Asgari Ücret Ne Olmalı? Mevcut İktidara Açık Tavsiyeler
asgari ücret

HÜSEYİN YETİŞ
yetis.huseyin@gmail.com - 0 (545) 3649543
Asgari ücret bugün sadece bir maaş değildir; bir ailenin sofrasındaki ekmeğin kalınlığıdır, çocuğun okul çantasına giren defterdir, kirayı ödeyip ödeyememe meselesidir. Ne yazık ki Türkiye’de asgari ücret, adının aksine yaşamak için değil, hayatta kalmak için belirlenmektedir.
Bugün dört kişilik bir ailenin açlık sınırı asgari ücreti çoktan aşmışken, yoksulluk sınırı asgari ücretin neredeyse üç katına dayanmışken, “verdiğimiz zam yeterlidir” demek, halkın yaşadığı gerçeklikle bağını koparmaktır.
Asgari Ücret Ne Olmalı?
Asgari ücret:
-
En az yoksulluk sınırının yarısına yaklaştırılmalı,
-
Tek çalışanla bir ailenin insanca yaşayabileceği bir düzeyde olmalı,
-
Sadece enflasyona göre değil, gerçek hayat pahalılığına göre belirlenmelidir.
Bugün Türkiye şartlarında asgari ücret, net olarak insanı borçlandırmadan ay sonunu getirecek, kira–gıda–ulaşım üçgeninde ezilmeyecek bir seviyede olmalıdır. Bu da mevcut koşullarda asgari ücretin sembolik değil, gerçekçi bir yaşam ücreti haline getirilmesini zorunlu kılmaktadır.
İktidara Tavsiyeler
-
Asgari ücreti yılda bir kez değil, en az yılda iki kez güncelleyin.
Enflasyon sabit değilken maaşı sabit tutmak, çalışanı yoksulluğa mahkûm etmektir. -
Vergi yükünü emekçinin sırtından alın.
Asgari ücretli hâlâ dolaylı vergilerle eziliyor. Marketten ekmek alan da, bebek bezi alan da aynı vergiyi ödüyor. Bu adil değildir. -
Patronu değil, emeği koruyan bir sistem kurun.
Teşvikler sürekli sermayeye gidiyor; ama çalışanın cebine yansımıyor.
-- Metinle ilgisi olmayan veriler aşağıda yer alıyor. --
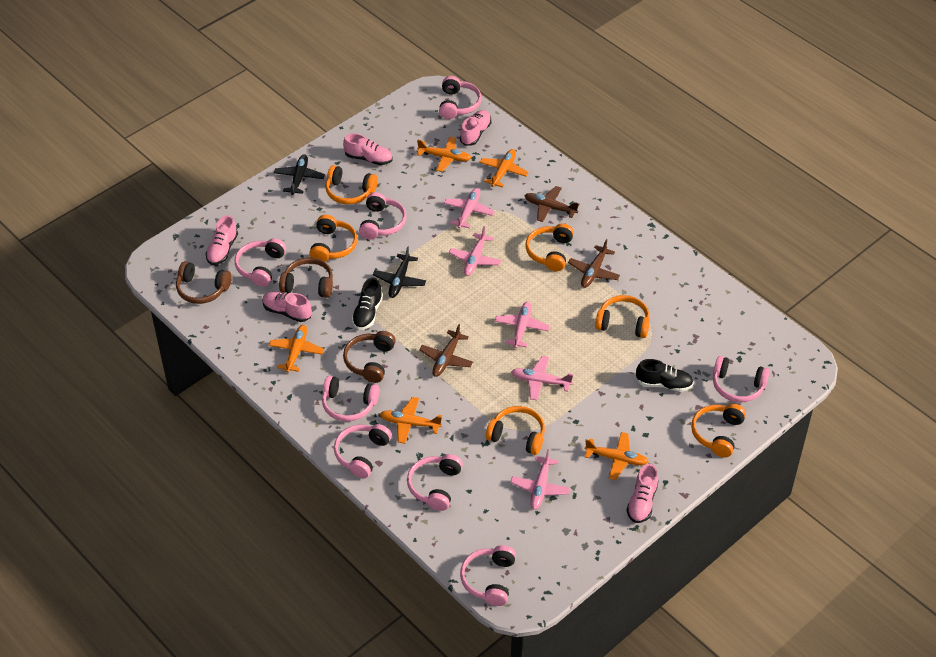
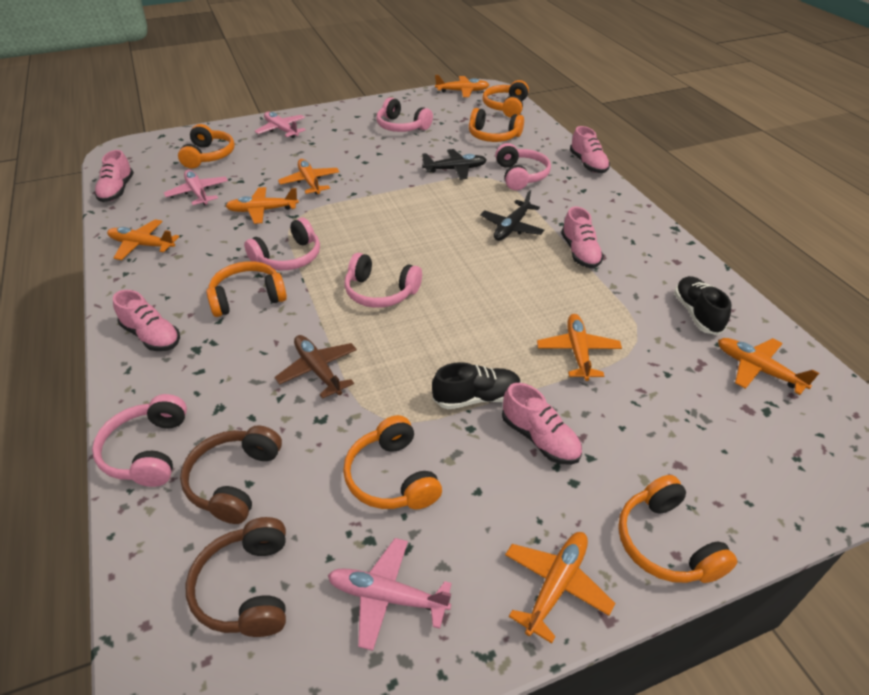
brown headphones: 3 -> 2
brown plane: 3 -> 1
orange plane: 5 -> 7
pink headphones: 8 -> 5
pink plane: 5 -> 3

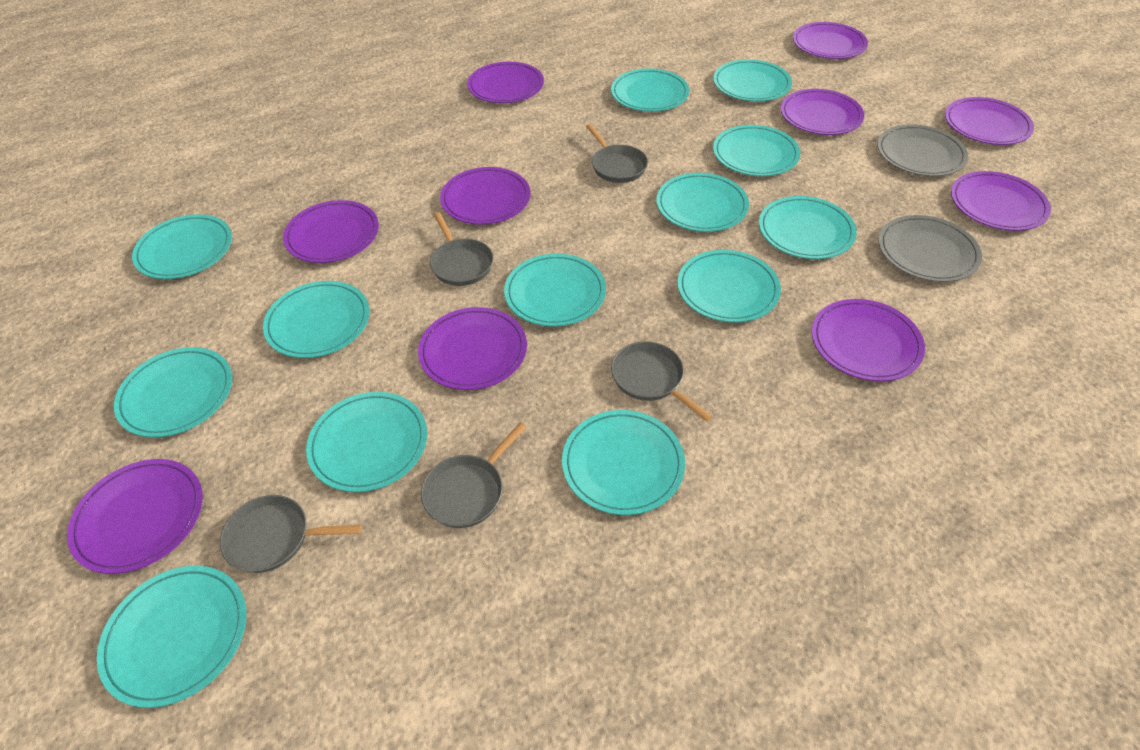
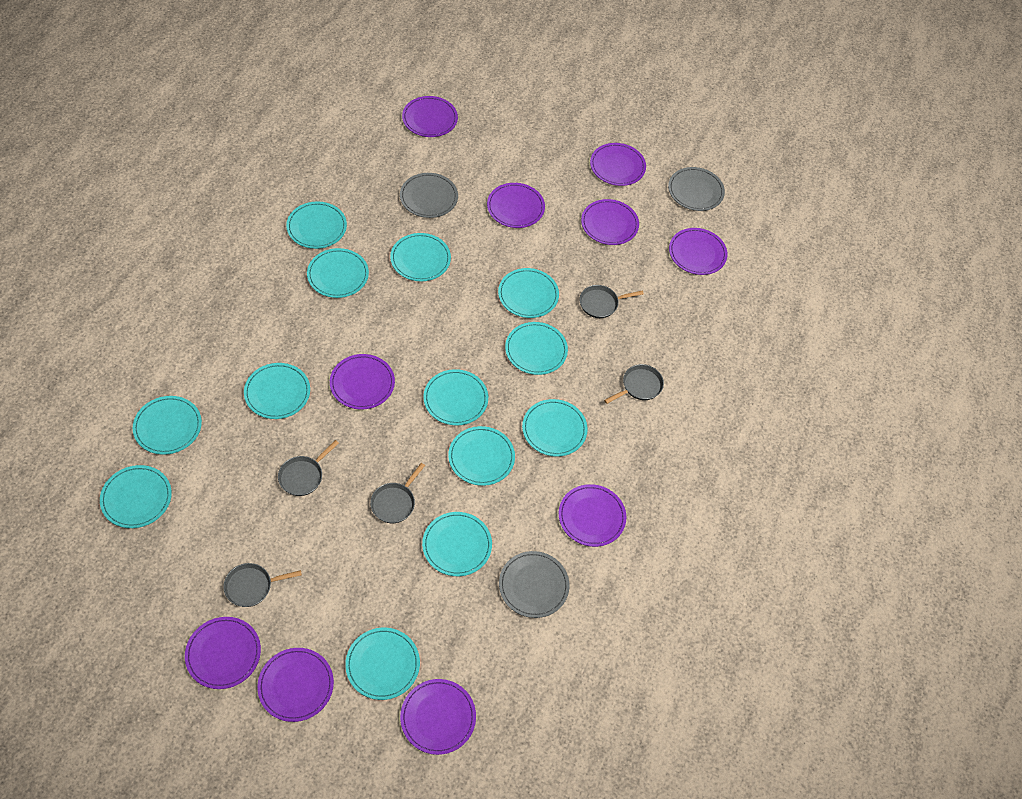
grey plate: 2 -> 3

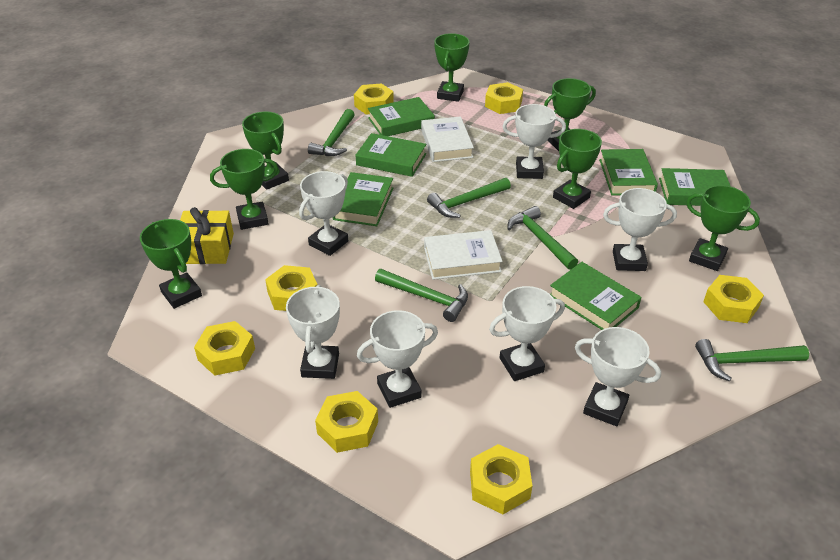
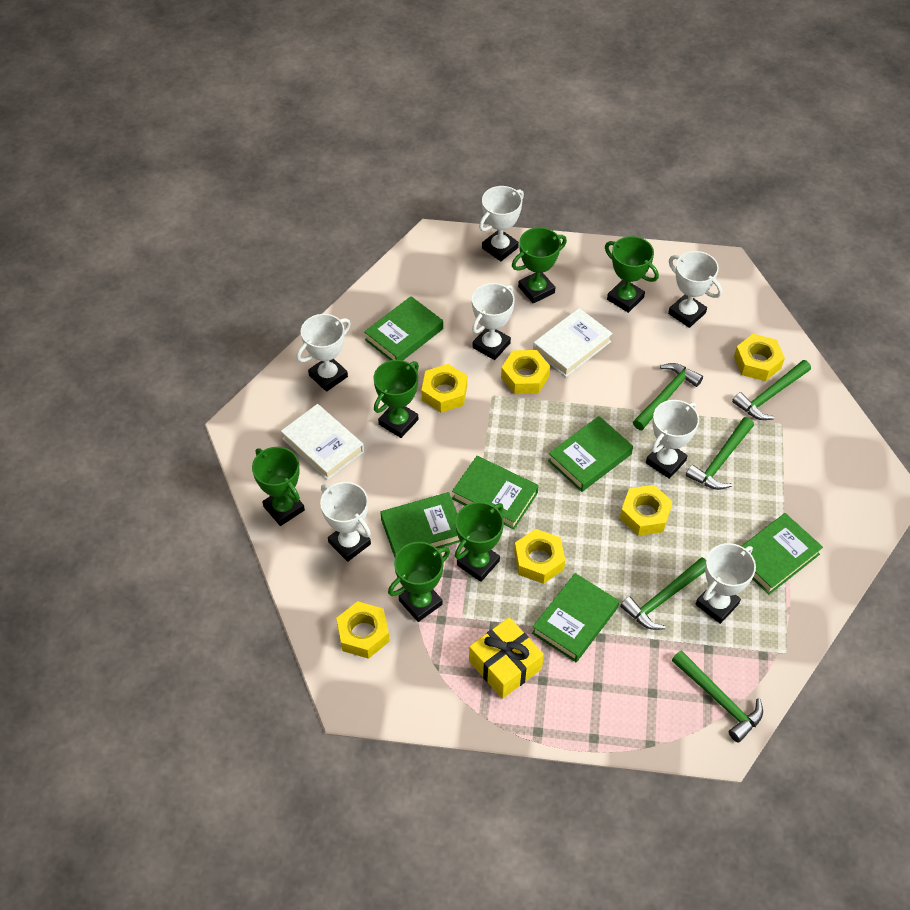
green trophy: 7 -> 6
yellow nut: 7 -> 6

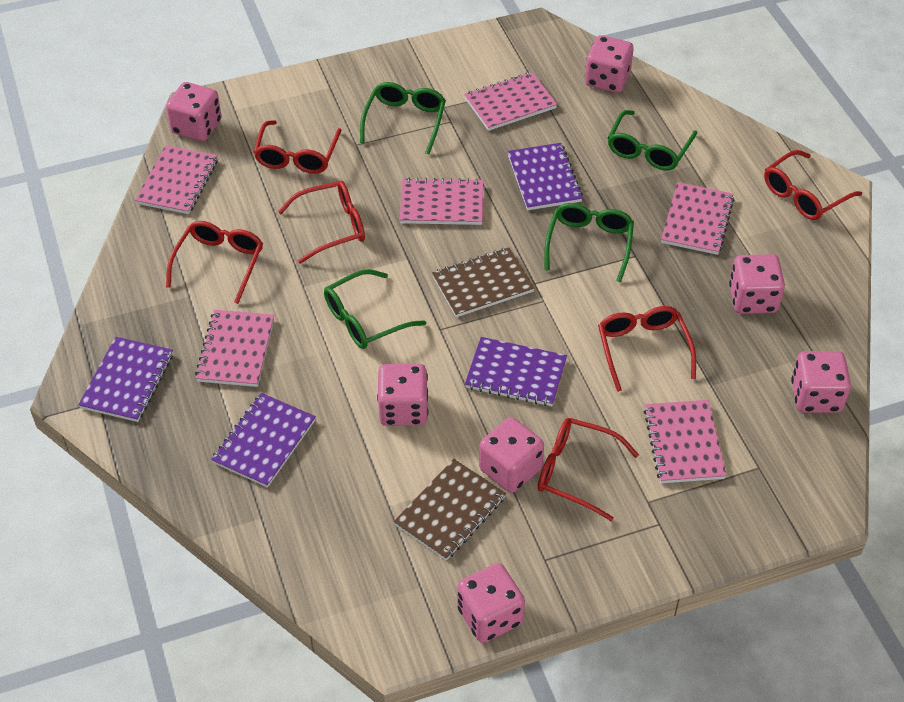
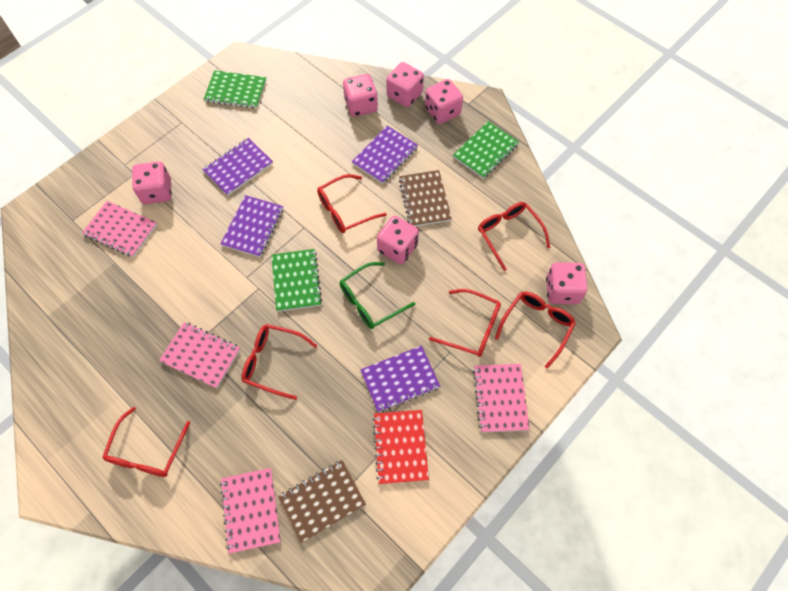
green glasses: 4 -> 1
green notebook: 0 -> 3
pink dice: 7 -> 6
pink notebook: 6 -> 4
red notebook: 0 -> 1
Teşvik alan firmaların ücret politikaları denetlenmelidir. -
Sendikaları masada süs olarak değil, gerçek muhatap olarak görün.
Asgari ücret tespit komisyonu, emekçinin değil, rakamların konuşulduğu bir masa olmaktan çıkarılmalıdır. -
Asgari ücreti siyasi propaganda aracı yapmayın.
Maaş artışı bir lütuf değil, çalışanın hakkıdır.
Unutmayın
Asgari ücret yükselirse ekonomi batmaz;
asgari ücret düşük kalırsa toplum çöker.
Gençler evlenemiyor, çocuklar iyi beslenemiyor, insanlar ikinci işte bile geçinemiyor. Bu tablo sürdürülebilir değildir. Emekçinin sesi duyulmazsa, sandıkta konuşur; mutfakta konuşur; sokakta konuşur.
İktidara düşen görev nettir:
Asgari ücreti rakamlarla değil, insan hayatıyla ölçmek.
Aksi halde bu düzen, ne adalet üretir ne de huzur.